Des parcelles entières touchées par la phytophthora.
Des parcelles entières touchées par la phytophthora.
« On assiste à une baisse de 70% de la production » , précise Jean-Claude Capron.
« On assiste à une baisse de 70% de la production » , précise Jean-Claude Capron.
Aliette flash
Selon le fabriquant la firme Bayer, « Aliette Flash est un fongicide préventif doté d'une systémie ascendante et descendante. Il est actif contre de nombreux champignons responsables de maladies, notamment les maladies à phytophthora. Aliette Flash est utilisable sur plusieurs cultures » .
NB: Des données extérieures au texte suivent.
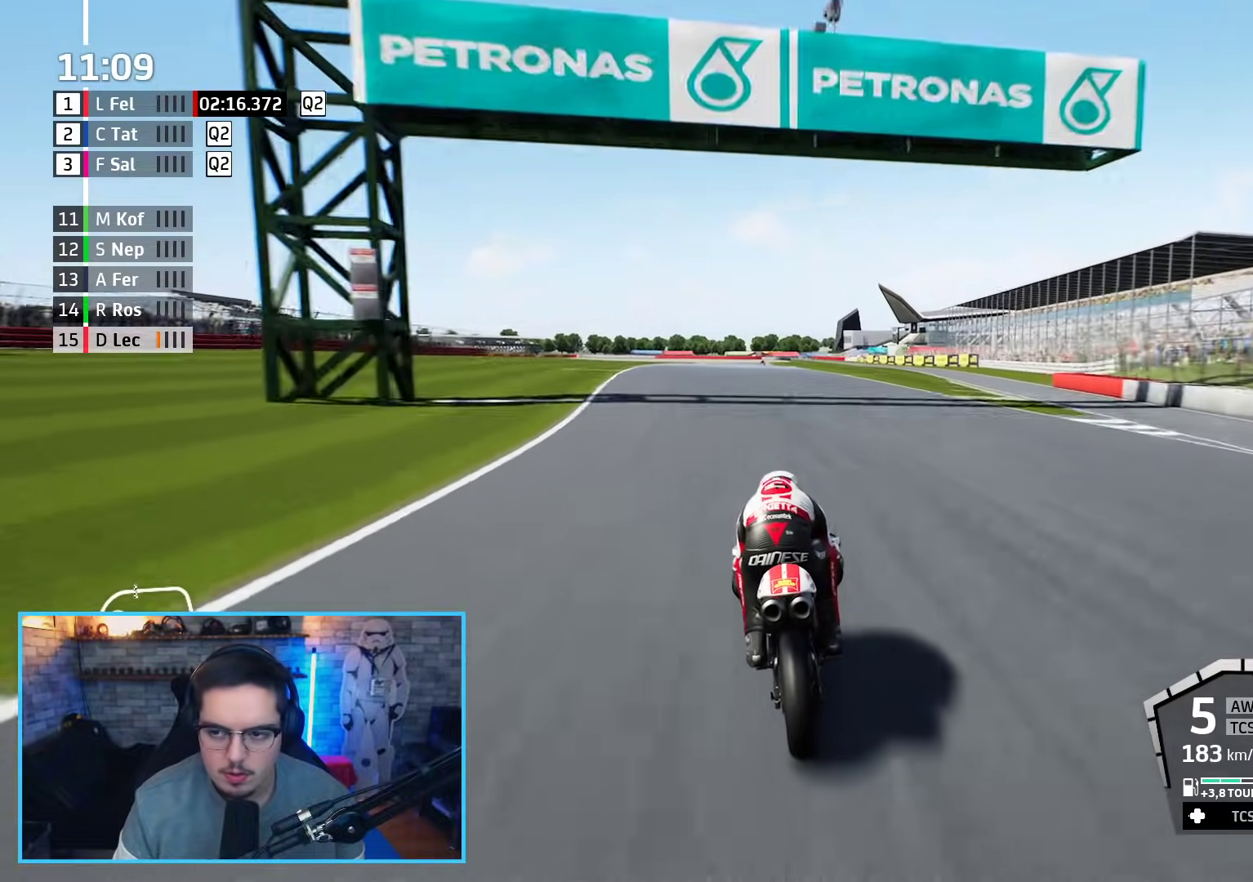
{"buttons": ["R2"], "left_stick": "up-left", "right_stick": "center", "events": [[317, "left_stick", "up-left"]]}
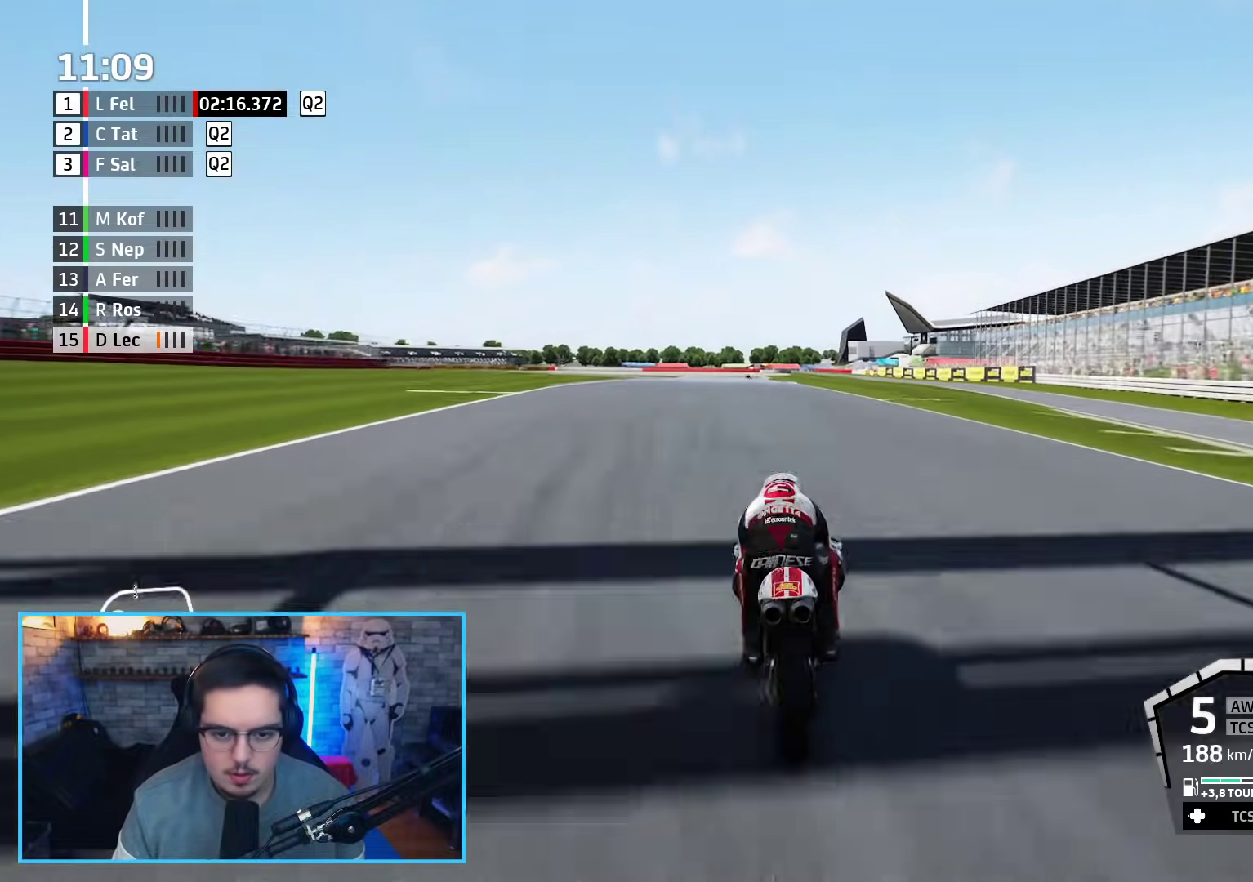
{"buttons": ["R2"], "left_stick": "left", "right_stick": "center", "events": [[317, "left_stick", "center"], [433, "left_stick", "left"]]}
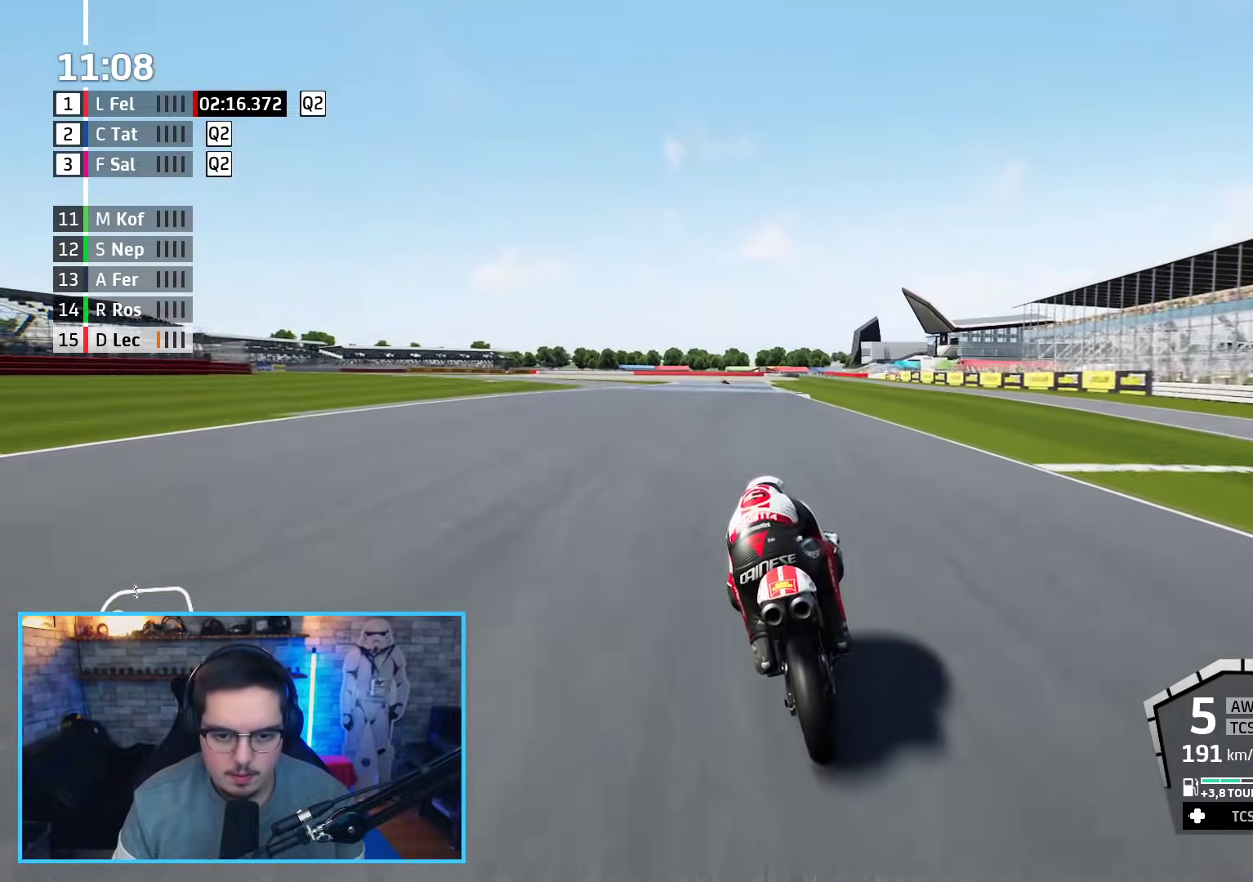
{"buttons": ["A", "L2", "L3"], "left_stick": "down", "right_stick": "center", "events": [[50, "left_stick", "center"], [117, "A", "down"], [150, "X", "down"], [150, "left_stick", "down"], [200, "L2", "down"], [200, "L3", "down"], [200, "R2", "up"], [250, "X", "up"], [367, "X", "down"], [500, "X", "up"]]}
Ce produit est régulièrement utilisé dans la culture du melon, des fraises, pommes, des agrumes ou de l'ananas. Par ailleurs, en matière de protection de l'environnement, le fabriquant préconise « de protéger les organismes aquatiques, respecter une zone non traitée de 5 mètres par rapport aux points d'eau et prévoir un dispositif végétalisé non traité d'une largeur de 5m en bordure des points d'eau pour limiter les risques d'eutrophisation » .
Aliette Flash est composé à 80% de fosétyl-Aluminium, la substance active.
« Les pays exportateurs font ce qu'ils veulent »
« Auparavant les planteurs d'ananas utilisaient une autre variété d'ananas, la Cayenne lisse : elle était résistante à la phytophthora mais plus sensible à un virus. Ils ont donc changé pour la variété MD2, mais qui est plus facilement touchée par la phytophthora » , explique Jean lotti, directeur adjoint de la Direction de l'alimentation, de l'agriculture et de la forêt (Daaf). « Effectivement les planteurs martiniquais ne peuvent pas utiliser Aliette en plein champ, alors que les autres pays exportateur font ce qu'ils veulent car si nous contrôlons les résidus de pesticides qui peuvent être dans le fruit nous n'avons aucun regard sur la façon de produire. Concernant la Martinique, un dossier d'homologation est en cours pour l'Aliette, mais, avec les tests, il n'aboutira pas avant 2015. C'est pour cette raison que les planteurs envisagent une demande de dérogation exceptionnelle sur 120 jours, comme les planteurs de canne. »
Qu'est-ce que la phytophthora ?
Appelée « pourriture du coeur de l'ananas » , la phytophthora parasitica est un champignon responsable d'une maladie commune à toutes les zones de production de l'ananas. Cette dernière entraîne la pourriture molle de la partie supérieure blanche et tendre de la tige et de la base des jeunes feuilles.
Le pathogène attaque les plantes à tout stade d'évolution et on peut enregistrer jusqu'à 80 et 90% de perte, sans lutte préventive.
En matière de lutte, les techniciens proposent un assainissement du sol, l'amélioration du drainage dans les plantations d'ananas, l'utilisation des rejets sains, la désinfection des rejets avant plantation et de faire des traitements chimiques à base de fongicides.